Tuesday, May 7, 2013

A public airing of the free speech issue

In this ABC interview, Senator George Brandis expresses his satisfaction with the defeat of various Government efforts to curtail freedom of speech and of the press in Australia. Those are the efforts I've mentioned in earlier posts.

It's interesting to watch political figures be interviewed on Australian telly. The interviewers are much more aggressive than we see in the US. You'll definitely see that in this one.

Senator Brandis' final point was a challenge to the media itself. The interviewer said to him, "Don't you think that all of us in the media are defenders of free speech?" He said, "I wish you were. I wish there had been more outrage when these measures were proposed." Why wasn't there? ABC, of course, is a publicly funded entity, so probably feels some reticence to criticize the Government. But you do have to wonder what people really care about. Someone said to me, "The US is about freedom and Australia is about fairness." How can people forget that the latter will disappear without the former?

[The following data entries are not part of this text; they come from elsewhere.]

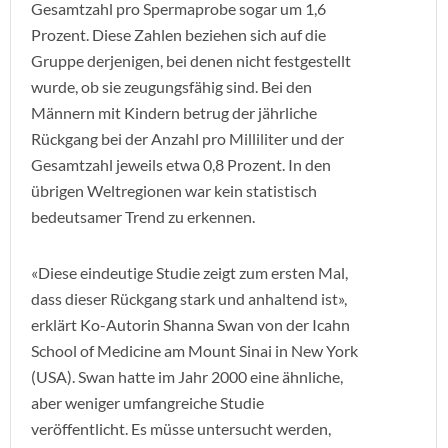
Gesamtzahl pro Spermaprobe sogar um 1,6
Prozent. Diese Zahlen beziehen sich auf die
Gruppe derjenigen, bei denen nicht festgestellt
wurde, ob sie zeugungsfähig sind. Bei den
Männern mit Kindern betrug der jährliche
Rückgang bei der Anzahl pro Milliliter und der
Gesamtzahl jeweils etwa 0,8 Prozent. In den
übrigen Weltregionen war kein statistisch
bedeutsamer Trend zu erkennen.
«Diese eindeutige Studie zeigt zum ersten Mal,
dass dieser Rückgang stark und anhaltend ist»,
erklärt Ko-Autorin Shanna Swan von der Icahn
School of Medicine am Mount Sinai in New York
(USA). Swan hatte im Jahr 2000 eine ähnliche,
aber weniger umfangreiche Studie
veröffentlicht. Es müsse untersucht werden,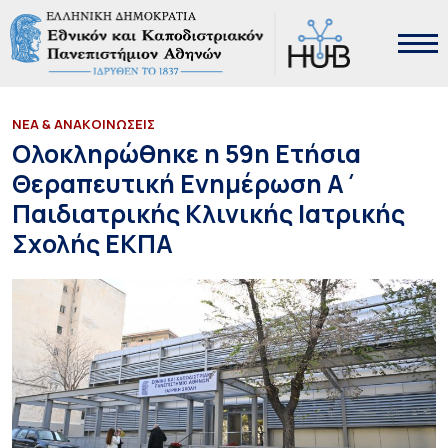
ΝΕΑ & ΑΝΑΚΟΙΝΩΣΕΙΣ
Ολοκληρώθηκε η 59η Ετήσια
Θεραπευτική Ενημέρωση Α΄
Παιδιατρικής Κλινικής Ιατρικής
Σχολής ΕΚΠΑ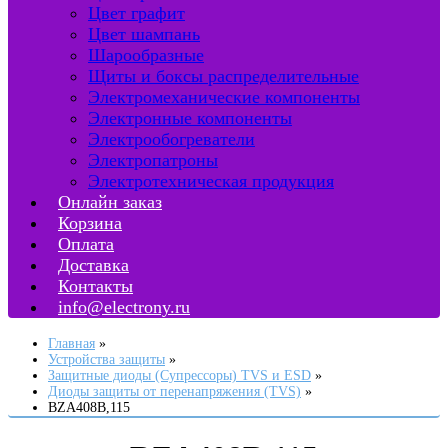
Цвет графит
Цвет шампань
Шарообразные
Щиты и боксы распределительные
Электромеханические компоненты
Электронные компоненты
Электрообогреватели
Электропатроны
Электротехническая продукция
Онлайн заказ
Корзина
Оплата
Доставка
Контакты
info@electrony.ru
Главная
Устройства защиты
Защитные диоды (Супрессоры) TVS и ESD
Диоды защиты от перенапряжения (TVS)
BZA408B,115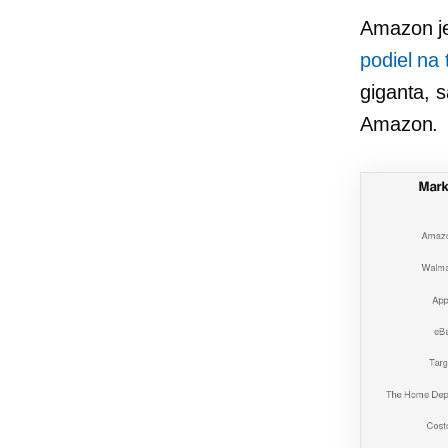
Amazon je
podiel na 
giganta, s
Amazon.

I'm currently reading a wonderful novel from 1975, Poor Fellow My Country by Xavier Herbert.  It is a sweeping, involved panorama of Australia in the first half of the 20th century, through the first half of World War II.



The novel is so incredible that it will be the subject of a post dedicated to it. But check this out: the hero has been incarcerated, wrongly, on suspicion of seditious activity (he's one of those guys who speaks bluntly and doesn't curry favor with anyone.) His lawyer says to him (a close paraphrase), "Don't look for protection of your right of free speech in Commonwealth Law. There is no Bill of Rights such as found in the United Kingdom or the U.S.A. Free speech can be denied at the whim of any Chief Justice. And of course, His Honour's wig is the property of the Attorney-General's department."

Still true 70 years after the fictitious incident, and 40 years after the novel was written.